[Saved data entries]
<<<<

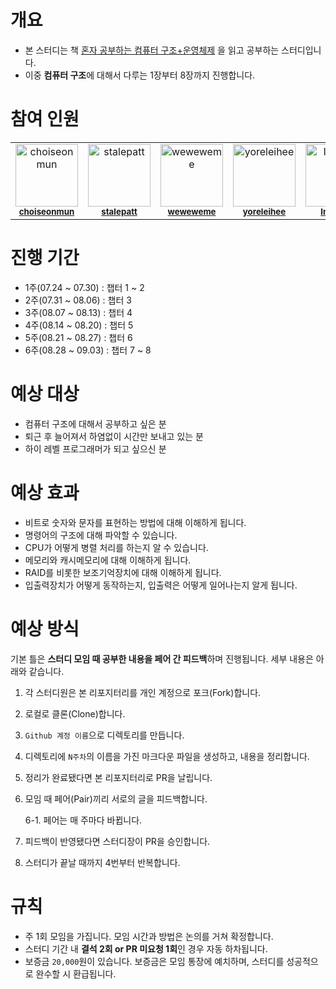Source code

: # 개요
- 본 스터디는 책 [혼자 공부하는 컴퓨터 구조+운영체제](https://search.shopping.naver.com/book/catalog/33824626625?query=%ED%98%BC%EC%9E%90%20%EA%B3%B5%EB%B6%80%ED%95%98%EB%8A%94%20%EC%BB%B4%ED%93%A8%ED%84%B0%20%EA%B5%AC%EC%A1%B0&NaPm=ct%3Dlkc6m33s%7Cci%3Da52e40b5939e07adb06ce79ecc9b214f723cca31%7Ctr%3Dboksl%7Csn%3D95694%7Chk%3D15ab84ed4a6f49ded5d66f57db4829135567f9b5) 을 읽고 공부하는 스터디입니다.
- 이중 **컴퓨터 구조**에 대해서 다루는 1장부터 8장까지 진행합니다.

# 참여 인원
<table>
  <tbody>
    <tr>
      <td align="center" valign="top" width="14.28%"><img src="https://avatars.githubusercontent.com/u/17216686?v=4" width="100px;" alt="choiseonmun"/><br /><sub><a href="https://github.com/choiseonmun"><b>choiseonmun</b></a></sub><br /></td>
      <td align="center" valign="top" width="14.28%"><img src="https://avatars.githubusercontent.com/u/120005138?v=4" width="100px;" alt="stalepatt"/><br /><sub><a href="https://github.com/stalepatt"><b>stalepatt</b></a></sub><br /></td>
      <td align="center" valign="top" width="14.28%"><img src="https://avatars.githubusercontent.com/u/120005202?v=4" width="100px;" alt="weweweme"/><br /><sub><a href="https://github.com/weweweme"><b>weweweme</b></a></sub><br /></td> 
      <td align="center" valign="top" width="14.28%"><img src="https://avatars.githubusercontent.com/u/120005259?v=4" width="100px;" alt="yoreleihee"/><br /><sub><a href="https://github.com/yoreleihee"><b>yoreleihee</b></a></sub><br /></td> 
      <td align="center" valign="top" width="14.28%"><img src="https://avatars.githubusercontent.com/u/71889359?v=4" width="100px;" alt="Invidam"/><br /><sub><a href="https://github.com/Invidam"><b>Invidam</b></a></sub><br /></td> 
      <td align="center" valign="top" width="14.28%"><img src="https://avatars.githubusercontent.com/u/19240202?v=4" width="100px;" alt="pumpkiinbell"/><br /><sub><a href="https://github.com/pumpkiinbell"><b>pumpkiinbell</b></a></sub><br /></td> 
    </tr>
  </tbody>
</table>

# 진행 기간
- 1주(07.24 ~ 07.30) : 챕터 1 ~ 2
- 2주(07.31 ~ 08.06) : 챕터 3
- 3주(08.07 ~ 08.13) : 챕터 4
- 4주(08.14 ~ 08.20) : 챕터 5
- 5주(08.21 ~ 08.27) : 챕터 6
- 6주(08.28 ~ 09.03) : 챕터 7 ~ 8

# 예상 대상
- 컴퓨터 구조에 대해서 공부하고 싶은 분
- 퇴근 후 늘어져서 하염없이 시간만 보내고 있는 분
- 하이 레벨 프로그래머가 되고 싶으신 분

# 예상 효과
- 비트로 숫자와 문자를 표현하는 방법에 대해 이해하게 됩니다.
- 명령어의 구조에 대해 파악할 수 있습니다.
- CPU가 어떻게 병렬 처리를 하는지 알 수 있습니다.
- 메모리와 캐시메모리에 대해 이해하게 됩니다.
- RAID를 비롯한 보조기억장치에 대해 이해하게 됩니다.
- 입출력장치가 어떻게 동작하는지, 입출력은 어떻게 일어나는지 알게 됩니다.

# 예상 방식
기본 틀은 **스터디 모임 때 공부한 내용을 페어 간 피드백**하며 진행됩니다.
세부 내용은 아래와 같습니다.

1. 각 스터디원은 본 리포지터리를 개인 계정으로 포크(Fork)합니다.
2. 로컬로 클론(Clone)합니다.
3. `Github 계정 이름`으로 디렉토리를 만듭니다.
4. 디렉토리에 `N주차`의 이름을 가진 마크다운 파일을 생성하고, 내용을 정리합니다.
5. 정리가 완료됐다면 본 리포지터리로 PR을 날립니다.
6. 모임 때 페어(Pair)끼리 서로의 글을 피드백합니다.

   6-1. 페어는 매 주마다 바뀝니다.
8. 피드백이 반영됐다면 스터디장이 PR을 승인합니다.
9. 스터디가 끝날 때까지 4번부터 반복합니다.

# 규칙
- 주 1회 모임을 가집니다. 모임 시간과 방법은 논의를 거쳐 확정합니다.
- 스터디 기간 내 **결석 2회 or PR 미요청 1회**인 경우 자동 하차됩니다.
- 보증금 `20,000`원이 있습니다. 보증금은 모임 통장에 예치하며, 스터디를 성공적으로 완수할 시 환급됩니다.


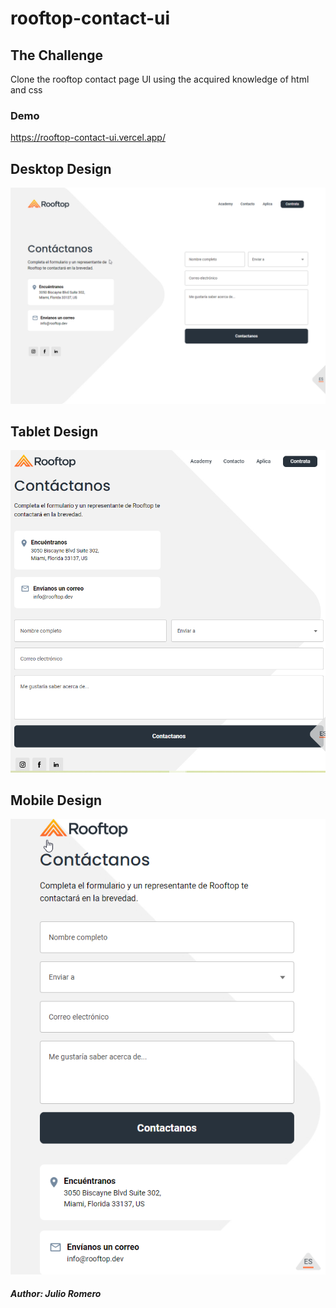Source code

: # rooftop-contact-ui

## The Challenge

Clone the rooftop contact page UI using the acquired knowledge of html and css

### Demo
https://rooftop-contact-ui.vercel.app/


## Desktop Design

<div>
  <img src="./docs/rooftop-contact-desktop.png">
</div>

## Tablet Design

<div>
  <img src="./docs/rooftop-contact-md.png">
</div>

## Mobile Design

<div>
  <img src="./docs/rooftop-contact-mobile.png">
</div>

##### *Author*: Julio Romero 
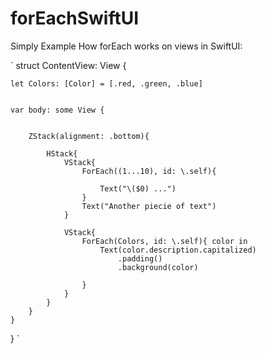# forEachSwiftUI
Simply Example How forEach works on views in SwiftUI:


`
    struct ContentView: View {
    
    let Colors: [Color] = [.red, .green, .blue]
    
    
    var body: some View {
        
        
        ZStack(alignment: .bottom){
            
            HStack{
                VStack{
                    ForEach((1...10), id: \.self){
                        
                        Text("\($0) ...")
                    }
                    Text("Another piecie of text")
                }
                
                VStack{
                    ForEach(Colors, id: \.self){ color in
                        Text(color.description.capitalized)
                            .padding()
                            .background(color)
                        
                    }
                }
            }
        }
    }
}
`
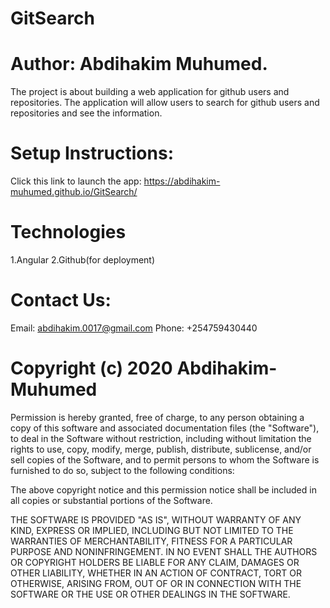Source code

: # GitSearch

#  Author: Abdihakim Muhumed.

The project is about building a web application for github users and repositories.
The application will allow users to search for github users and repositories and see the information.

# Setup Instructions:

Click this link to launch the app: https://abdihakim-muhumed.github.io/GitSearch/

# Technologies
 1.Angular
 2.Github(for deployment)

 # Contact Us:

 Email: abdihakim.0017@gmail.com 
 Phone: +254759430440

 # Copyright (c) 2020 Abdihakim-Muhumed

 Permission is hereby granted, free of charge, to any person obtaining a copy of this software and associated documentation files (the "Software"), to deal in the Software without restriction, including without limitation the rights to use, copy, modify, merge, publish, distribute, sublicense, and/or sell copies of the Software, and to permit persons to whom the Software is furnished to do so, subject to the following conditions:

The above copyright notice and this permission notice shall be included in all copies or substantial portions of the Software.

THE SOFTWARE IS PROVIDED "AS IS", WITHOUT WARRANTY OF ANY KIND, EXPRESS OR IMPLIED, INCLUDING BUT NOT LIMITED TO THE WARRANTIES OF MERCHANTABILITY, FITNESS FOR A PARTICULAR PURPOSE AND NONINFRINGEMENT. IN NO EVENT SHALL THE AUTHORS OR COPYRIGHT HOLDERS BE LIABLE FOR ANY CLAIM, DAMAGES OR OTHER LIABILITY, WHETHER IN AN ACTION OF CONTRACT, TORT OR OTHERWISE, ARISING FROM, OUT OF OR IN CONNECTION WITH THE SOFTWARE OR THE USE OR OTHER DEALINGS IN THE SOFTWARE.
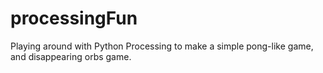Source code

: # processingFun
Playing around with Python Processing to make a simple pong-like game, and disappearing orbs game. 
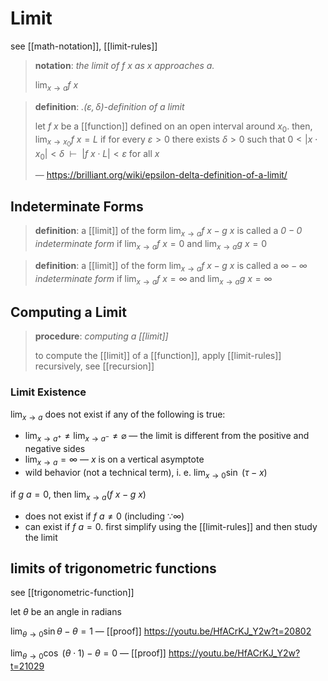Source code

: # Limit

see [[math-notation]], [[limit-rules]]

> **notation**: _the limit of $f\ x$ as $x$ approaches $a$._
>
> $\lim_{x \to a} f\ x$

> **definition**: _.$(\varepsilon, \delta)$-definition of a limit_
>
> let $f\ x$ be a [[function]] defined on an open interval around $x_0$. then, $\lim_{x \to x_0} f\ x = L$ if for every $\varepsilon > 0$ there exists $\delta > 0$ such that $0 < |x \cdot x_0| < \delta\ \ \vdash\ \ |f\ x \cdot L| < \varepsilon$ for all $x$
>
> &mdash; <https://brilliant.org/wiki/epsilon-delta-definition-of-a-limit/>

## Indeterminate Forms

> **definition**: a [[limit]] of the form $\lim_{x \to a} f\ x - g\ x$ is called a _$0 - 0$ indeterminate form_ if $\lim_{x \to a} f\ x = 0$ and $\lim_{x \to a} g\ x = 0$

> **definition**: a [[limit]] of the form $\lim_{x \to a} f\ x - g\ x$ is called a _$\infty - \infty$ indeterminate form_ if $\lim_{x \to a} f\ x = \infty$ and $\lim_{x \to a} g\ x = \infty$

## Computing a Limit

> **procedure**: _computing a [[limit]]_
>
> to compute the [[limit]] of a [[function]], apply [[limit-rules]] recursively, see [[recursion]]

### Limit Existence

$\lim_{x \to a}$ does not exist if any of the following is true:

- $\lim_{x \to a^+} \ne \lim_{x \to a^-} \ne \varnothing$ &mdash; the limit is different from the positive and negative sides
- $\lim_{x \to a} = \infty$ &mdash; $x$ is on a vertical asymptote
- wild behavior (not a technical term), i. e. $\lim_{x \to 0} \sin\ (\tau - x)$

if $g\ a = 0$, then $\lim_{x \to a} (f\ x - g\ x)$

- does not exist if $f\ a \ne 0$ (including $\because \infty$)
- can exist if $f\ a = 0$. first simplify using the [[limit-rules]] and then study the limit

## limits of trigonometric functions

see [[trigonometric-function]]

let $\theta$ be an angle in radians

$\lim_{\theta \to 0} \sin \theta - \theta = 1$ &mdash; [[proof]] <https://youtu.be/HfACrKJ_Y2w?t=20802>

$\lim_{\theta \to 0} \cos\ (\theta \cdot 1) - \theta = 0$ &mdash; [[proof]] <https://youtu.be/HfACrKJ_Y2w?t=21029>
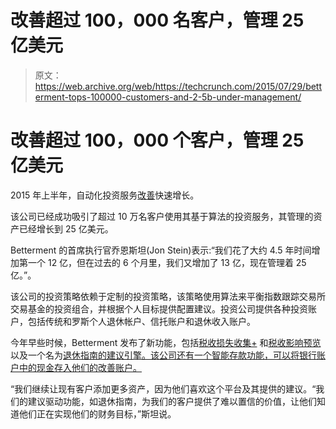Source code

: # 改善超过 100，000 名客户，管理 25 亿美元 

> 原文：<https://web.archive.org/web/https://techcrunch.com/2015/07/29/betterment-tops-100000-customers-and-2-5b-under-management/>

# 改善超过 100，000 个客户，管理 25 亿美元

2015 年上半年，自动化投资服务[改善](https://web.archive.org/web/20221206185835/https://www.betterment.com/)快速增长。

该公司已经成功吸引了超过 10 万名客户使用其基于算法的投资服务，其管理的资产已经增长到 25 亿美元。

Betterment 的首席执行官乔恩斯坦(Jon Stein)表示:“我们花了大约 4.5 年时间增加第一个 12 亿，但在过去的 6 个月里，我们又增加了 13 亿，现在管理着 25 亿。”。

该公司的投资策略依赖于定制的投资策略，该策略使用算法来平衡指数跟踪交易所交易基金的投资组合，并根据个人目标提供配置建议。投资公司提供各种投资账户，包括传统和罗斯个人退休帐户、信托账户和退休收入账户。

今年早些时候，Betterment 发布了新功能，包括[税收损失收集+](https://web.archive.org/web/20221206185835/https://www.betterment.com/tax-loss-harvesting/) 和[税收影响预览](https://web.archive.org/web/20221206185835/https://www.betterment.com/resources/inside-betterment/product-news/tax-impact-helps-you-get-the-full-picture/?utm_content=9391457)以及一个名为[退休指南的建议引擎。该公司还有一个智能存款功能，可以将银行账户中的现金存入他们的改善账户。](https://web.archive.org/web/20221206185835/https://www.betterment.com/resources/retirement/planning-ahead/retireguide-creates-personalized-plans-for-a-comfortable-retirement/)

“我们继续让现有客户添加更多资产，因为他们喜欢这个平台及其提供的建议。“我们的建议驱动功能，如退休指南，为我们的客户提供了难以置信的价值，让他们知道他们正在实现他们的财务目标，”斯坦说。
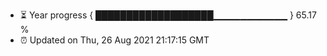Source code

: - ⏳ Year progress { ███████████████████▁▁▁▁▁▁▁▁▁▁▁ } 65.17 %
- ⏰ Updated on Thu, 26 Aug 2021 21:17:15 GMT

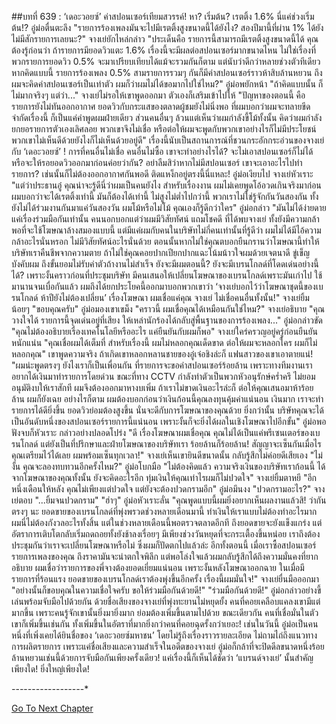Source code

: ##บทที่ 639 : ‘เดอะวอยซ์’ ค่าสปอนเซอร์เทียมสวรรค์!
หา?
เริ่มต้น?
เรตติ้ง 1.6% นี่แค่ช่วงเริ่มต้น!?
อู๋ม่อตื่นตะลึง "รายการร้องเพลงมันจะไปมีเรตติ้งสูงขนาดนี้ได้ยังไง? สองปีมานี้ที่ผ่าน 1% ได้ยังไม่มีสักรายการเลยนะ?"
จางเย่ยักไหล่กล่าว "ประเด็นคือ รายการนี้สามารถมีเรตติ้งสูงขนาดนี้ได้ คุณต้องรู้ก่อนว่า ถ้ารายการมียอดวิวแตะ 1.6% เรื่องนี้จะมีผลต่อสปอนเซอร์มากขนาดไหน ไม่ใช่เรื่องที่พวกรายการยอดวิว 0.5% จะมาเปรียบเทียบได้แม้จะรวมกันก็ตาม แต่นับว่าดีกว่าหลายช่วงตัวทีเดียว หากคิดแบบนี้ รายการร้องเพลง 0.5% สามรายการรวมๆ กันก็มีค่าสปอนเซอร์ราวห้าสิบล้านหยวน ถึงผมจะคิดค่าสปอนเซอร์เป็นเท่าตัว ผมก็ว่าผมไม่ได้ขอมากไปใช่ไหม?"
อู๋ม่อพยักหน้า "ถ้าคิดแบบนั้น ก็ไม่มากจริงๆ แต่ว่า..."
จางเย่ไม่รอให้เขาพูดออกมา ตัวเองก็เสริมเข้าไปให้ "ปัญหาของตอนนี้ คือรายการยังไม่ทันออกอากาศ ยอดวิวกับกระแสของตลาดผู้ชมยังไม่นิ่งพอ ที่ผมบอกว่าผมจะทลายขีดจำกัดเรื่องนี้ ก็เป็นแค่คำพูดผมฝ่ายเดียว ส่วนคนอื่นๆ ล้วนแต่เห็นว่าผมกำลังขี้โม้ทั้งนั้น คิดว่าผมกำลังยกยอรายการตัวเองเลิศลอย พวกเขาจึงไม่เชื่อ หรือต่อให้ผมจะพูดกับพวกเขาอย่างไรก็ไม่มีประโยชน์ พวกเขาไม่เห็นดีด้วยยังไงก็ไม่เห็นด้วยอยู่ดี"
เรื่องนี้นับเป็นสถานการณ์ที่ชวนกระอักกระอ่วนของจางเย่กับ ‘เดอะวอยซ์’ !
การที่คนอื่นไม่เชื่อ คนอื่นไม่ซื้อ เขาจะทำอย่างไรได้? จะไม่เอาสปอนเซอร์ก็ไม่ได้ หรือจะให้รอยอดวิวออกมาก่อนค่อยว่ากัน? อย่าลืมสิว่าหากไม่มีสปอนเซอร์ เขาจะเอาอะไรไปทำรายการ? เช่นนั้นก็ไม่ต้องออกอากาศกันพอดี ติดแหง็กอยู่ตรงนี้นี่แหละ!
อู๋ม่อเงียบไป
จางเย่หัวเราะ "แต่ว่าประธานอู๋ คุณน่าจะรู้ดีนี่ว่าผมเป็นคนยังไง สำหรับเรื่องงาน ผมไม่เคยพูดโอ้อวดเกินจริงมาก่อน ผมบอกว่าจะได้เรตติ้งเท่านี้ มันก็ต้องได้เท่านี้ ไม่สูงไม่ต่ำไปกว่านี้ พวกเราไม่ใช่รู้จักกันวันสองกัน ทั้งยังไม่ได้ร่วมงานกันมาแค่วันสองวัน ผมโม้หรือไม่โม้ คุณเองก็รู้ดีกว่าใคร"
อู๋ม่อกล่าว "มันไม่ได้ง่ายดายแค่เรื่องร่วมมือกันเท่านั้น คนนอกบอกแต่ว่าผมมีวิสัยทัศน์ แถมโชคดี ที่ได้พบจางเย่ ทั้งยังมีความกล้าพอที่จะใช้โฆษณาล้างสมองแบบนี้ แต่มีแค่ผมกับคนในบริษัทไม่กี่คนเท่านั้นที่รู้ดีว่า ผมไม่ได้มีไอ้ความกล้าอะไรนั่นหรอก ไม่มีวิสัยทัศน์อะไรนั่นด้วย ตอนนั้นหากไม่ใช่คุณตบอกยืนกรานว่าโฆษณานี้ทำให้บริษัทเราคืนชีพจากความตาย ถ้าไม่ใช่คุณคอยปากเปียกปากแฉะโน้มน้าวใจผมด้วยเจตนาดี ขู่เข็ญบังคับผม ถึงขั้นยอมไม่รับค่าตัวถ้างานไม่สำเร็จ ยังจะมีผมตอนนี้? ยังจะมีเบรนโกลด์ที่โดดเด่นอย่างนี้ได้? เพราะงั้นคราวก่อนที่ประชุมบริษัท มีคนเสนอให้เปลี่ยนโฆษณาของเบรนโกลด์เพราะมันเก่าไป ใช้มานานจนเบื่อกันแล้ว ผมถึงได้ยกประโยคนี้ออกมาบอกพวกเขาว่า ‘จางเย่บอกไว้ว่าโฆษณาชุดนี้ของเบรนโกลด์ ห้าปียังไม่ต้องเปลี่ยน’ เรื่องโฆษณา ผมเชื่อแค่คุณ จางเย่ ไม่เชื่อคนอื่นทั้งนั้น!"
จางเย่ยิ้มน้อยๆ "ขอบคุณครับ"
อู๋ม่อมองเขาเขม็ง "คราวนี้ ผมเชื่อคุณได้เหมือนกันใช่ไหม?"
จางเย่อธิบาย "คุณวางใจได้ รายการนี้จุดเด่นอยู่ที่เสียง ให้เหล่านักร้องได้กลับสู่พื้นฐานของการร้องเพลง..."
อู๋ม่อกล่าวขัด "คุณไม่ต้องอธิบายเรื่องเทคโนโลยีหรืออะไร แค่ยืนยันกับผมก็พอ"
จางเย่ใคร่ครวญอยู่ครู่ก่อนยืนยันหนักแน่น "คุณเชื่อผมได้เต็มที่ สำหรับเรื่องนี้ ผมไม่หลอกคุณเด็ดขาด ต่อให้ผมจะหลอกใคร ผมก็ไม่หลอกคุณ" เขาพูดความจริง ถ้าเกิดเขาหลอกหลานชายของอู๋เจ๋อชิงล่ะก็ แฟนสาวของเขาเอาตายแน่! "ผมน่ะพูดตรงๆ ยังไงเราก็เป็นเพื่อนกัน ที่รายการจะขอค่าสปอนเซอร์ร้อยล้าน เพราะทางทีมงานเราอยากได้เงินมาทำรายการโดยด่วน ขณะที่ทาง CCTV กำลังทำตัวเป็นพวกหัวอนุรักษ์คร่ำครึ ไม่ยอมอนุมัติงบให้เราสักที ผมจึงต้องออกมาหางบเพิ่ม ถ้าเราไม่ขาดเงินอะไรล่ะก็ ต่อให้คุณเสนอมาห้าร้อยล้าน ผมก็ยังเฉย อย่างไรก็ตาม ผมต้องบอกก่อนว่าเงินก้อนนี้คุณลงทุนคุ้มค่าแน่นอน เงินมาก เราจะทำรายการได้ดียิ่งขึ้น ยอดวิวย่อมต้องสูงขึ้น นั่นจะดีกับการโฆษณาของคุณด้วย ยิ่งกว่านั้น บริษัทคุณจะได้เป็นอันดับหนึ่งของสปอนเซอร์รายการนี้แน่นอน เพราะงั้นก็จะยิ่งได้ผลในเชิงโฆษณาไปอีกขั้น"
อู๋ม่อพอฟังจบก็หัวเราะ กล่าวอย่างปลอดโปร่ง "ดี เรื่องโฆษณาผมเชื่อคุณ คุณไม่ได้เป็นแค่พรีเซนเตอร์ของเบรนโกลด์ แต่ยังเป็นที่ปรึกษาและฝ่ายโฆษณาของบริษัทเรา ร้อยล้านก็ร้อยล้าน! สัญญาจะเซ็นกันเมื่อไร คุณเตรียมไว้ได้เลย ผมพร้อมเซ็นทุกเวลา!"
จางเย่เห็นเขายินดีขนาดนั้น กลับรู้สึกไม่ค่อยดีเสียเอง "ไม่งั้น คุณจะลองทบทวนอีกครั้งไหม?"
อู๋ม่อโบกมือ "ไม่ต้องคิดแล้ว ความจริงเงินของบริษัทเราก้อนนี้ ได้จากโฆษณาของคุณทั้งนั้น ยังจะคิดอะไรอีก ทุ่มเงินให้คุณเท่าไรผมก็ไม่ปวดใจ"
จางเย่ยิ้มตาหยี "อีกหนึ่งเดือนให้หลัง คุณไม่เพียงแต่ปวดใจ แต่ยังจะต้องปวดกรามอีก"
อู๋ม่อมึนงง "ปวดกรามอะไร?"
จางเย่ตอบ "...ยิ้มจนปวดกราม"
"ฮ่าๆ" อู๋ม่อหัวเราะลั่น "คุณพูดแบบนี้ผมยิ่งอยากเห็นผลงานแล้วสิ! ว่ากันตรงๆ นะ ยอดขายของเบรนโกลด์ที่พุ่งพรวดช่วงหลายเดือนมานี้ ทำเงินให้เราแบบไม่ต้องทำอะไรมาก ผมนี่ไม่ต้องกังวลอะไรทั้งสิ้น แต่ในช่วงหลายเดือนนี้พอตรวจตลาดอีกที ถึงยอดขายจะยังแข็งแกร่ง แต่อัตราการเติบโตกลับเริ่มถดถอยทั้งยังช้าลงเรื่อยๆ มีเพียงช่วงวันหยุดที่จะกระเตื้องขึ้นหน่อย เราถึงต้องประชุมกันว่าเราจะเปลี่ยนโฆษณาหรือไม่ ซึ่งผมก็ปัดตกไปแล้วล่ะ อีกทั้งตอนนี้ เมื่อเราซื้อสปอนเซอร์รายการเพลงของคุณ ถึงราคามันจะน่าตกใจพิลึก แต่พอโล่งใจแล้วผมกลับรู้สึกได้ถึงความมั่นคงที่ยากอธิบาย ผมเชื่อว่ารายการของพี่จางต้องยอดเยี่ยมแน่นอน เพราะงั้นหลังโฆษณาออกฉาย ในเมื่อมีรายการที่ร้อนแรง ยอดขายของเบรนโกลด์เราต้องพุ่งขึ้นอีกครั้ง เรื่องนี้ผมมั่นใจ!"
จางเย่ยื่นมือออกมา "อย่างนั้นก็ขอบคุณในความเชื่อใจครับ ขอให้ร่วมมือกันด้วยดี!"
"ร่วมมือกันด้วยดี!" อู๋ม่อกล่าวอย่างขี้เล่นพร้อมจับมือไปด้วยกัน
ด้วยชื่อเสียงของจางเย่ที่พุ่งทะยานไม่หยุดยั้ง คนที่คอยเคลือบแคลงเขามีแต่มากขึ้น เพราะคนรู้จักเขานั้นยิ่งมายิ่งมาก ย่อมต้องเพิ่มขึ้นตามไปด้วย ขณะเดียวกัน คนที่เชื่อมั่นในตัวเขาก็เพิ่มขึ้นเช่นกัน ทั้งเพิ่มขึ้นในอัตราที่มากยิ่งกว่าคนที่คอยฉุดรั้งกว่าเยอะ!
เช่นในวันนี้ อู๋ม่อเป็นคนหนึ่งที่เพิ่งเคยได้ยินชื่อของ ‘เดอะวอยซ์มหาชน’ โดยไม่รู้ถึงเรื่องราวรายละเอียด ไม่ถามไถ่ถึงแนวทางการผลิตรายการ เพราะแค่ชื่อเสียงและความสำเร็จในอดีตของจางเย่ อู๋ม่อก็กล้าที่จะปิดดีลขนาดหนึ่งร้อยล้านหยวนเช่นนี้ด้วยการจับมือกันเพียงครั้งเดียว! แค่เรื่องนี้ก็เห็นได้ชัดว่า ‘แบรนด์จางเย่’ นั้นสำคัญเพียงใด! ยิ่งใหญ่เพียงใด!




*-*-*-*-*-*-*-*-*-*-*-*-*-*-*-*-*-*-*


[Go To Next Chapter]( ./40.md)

>>>>

WHAT TO PRODUCE:
Go through the entries. Report every line that contains the word "around".

SOLVED EXERCISE:
Playing around with Python Processing to make a simple pong-like game, and disappearing orbs game. 
> let $f\ x$ be a [[function]] defined on an open interval around $x_0$. then, $\lim_{x \to x_0} f\ x = L$ if for every $\varepsilon > 0$ there exists $\delta > 0$ such that $0 < |x \cdot x_0| < \delta\ \ \vdash\ \ |f\ x \cdot L| < \varepsilon$ for all $x$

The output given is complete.